- _EXERCISE OBJECTIVE_
Repeat the lines from the line with "Page size: 1275x1650." to the line with "Identify the document" in the listing below, keeping both end lines and adding nothing.

- _STORED DATA_
*****
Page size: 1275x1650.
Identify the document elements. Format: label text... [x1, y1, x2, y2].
*****
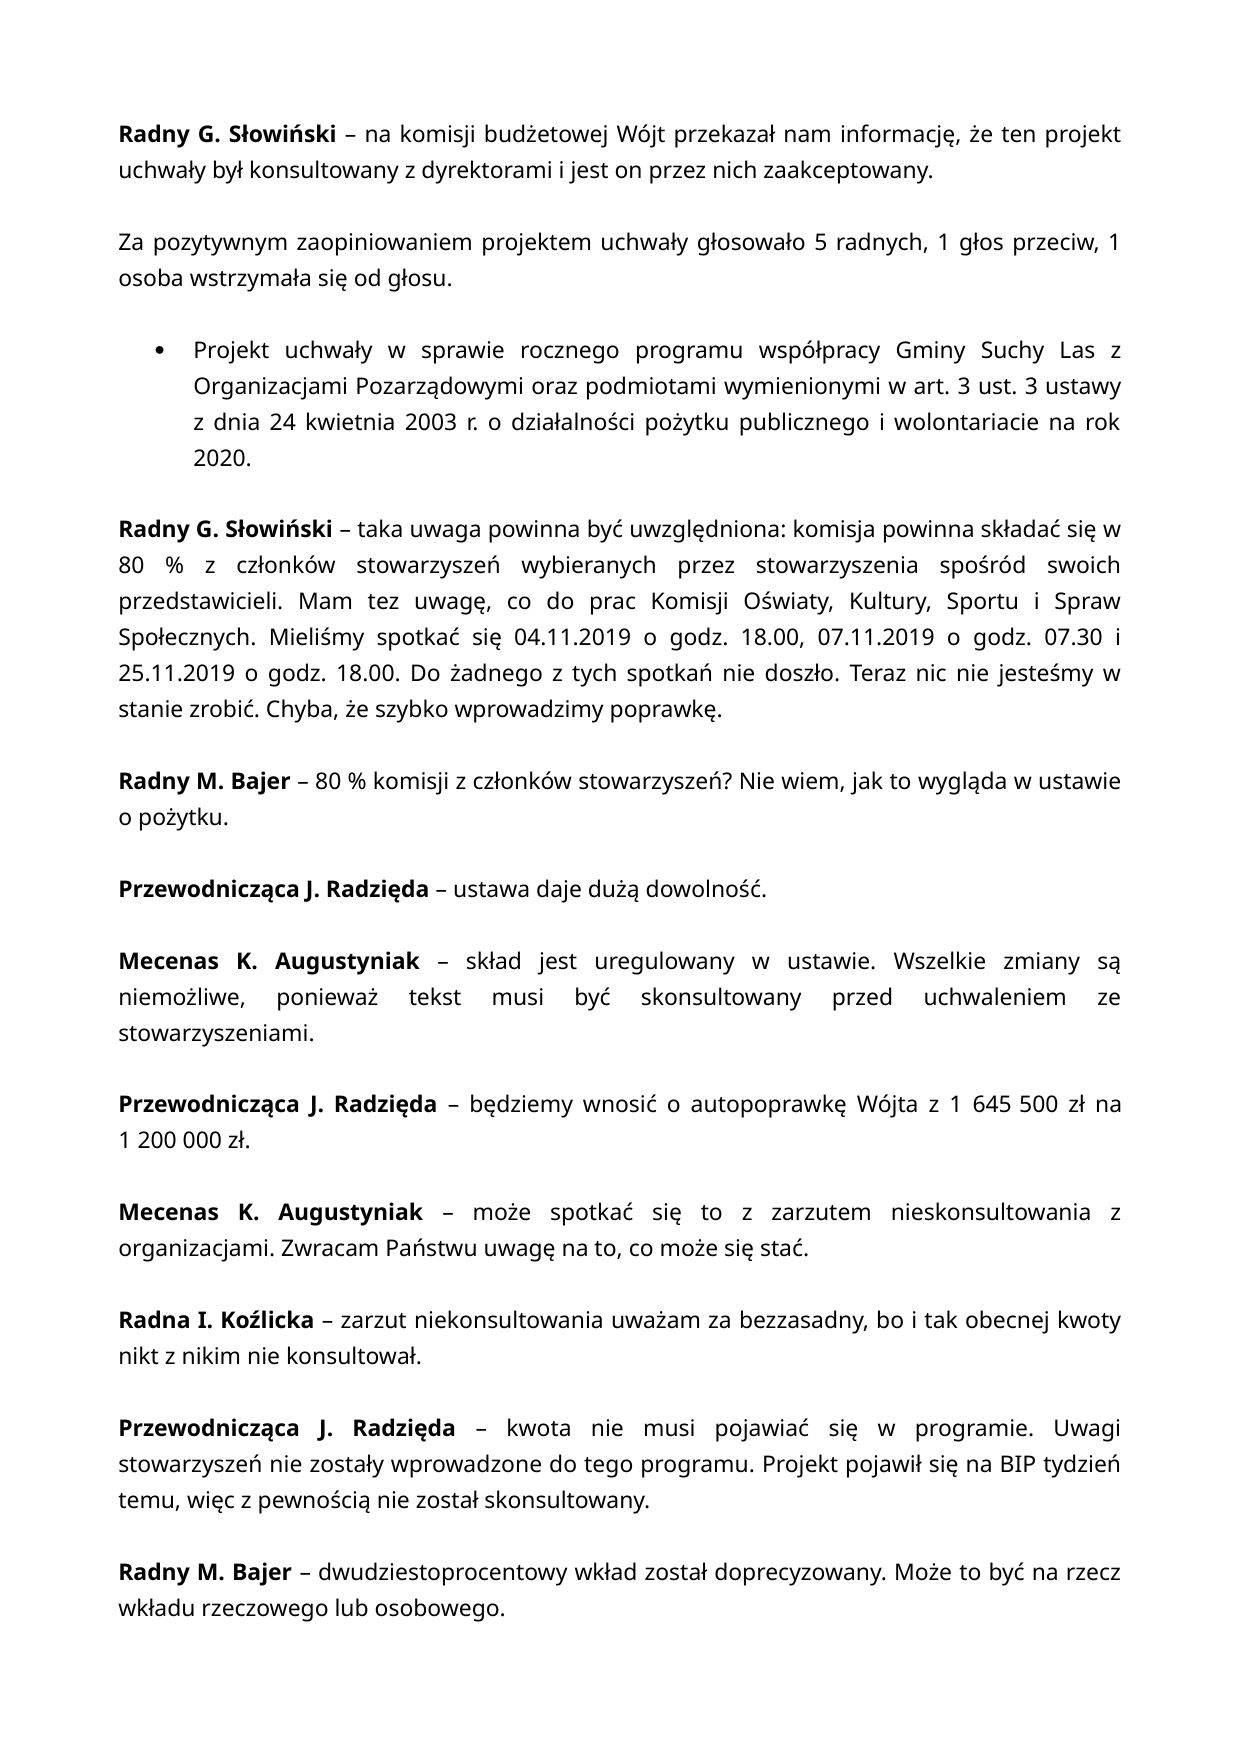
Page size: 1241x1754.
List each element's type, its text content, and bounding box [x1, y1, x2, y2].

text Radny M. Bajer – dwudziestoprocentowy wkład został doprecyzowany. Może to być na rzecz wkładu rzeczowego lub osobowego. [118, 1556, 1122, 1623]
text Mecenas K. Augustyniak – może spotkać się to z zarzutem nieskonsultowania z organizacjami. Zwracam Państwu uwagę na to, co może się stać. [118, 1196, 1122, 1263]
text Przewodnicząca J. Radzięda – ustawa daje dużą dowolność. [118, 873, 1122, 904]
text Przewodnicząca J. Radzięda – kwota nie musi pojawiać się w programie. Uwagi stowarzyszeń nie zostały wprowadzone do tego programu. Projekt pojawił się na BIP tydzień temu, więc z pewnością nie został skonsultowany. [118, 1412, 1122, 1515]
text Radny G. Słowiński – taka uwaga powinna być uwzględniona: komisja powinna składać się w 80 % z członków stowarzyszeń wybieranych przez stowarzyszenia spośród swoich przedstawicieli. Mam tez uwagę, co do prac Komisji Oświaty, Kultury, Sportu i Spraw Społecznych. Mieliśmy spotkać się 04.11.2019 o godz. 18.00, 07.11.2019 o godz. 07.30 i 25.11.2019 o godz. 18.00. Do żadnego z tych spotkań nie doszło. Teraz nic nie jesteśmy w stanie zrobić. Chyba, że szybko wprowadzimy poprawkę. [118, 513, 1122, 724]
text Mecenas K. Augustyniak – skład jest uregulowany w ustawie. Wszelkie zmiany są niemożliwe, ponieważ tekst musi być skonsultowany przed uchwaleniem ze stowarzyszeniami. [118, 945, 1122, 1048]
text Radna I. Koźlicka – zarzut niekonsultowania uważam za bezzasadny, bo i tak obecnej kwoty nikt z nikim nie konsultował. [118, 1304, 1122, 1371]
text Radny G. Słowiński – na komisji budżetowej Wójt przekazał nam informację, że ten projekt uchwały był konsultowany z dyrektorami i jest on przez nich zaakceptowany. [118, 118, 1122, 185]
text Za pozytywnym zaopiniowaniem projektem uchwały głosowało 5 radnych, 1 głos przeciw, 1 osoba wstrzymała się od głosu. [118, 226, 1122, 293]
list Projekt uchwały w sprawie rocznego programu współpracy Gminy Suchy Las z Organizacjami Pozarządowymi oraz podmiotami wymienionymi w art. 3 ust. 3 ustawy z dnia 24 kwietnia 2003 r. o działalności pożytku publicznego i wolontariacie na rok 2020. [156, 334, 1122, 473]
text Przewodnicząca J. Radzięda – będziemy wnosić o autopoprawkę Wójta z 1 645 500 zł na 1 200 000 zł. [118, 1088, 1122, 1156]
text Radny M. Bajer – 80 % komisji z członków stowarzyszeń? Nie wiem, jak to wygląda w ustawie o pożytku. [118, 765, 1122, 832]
*****
- _ANSWER TO THIS TASK_
Page size: 1275x1650.
Identify the document elements. Format: label text... [x1, y1, x2, y2].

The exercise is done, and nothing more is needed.